Germany has always been fully supportive of stability across the Western Balkans, while Serbia has managed to maintain peace and stability “even in difficult times, with support provided to our country by the German government,” Vucic told reporters, Tanjug reported.
“Serbia has a brave and honest policy, and speaks its mind to everyone. In Moscow, we say Serbia is on the European path, and in Washington and Brussels we say we want good relations with Russia… Serbia is a sovereign, free and independent country and our strategic goal is the EU, while preserving good relations with Russia, China and other countries, and that is the policy we will continue,” Vucic said.
Germany contributed to peace and stability in the region, said, adding that he expected more support in reforms to pave the way to the EU.
“The electoral victory gives reason for joy, but also carries great responsibility in the reform process and further development of relations with Kosovo, which, for the EU, is a necessary condition to agree in the end for Serbia to be a member,” Gabriel said after congratulating Vucic on winning the presidential election.
“This must be understood because the EU has had the experience of such unsolved problems continuing after a country’s EU accession,” he said.
He praised Vucic’ government, as it “stayed the course of advocating stability in the entire region and on the road of EU integration and he likened it to a guarantor of stability in the region.”
Asked when he expected Serbia to become a part of the EU, Gabriel said he could not give a time frame as it would depend on the pace of reforms, but also on relations with Pristina.
“Germany feels an obligation to be there for Serbia and other countries, in their bid to join the EU, and to support Serbia in becoming a member as soon as possible,” said Gabriel.

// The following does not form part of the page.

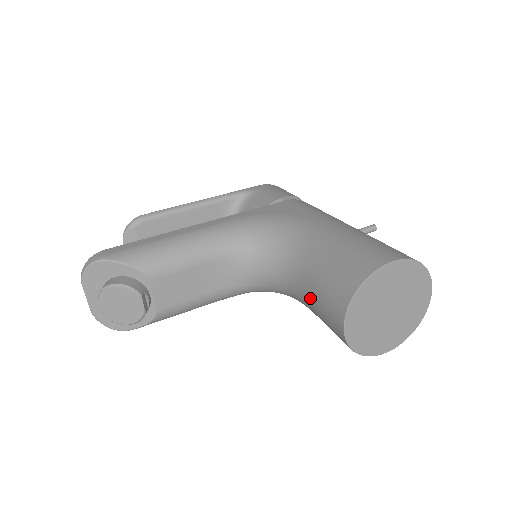
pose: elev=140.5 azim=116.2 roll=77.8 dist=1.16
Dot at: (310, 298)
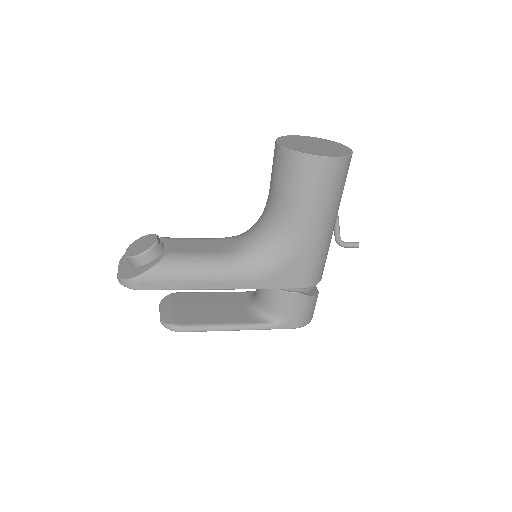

Mentioning the post-election protests in Belgrade and other Serbian cities, Gabriel said that was a part of democracy and that it was important that they were peaceful and without state interference, and added that the government had a responsibility to show that Serbia was a stable country that guaranteed stability for the entire region.
Vucic said that “everyone has the right to protest, there is no policeman that can be seen on the streets these days, demonstrators are allowed to do what they want.”
“These, of course, are not great numbers, but they are significant to and we must pay attention to the reasons of their dissatisfaction to make an even better economy and care about their needs,” he said.
Asked for how long the EU would tolerate Pristina’s refusal to continue the dialogue in Belgrade – and for how long Belgrade would be offering that dialogue to Pristina – Vucic replied:
“The dialogue is not in the least an easy and simple topic for us, and the moves the Serbian authorities made in the past period demanded courage.”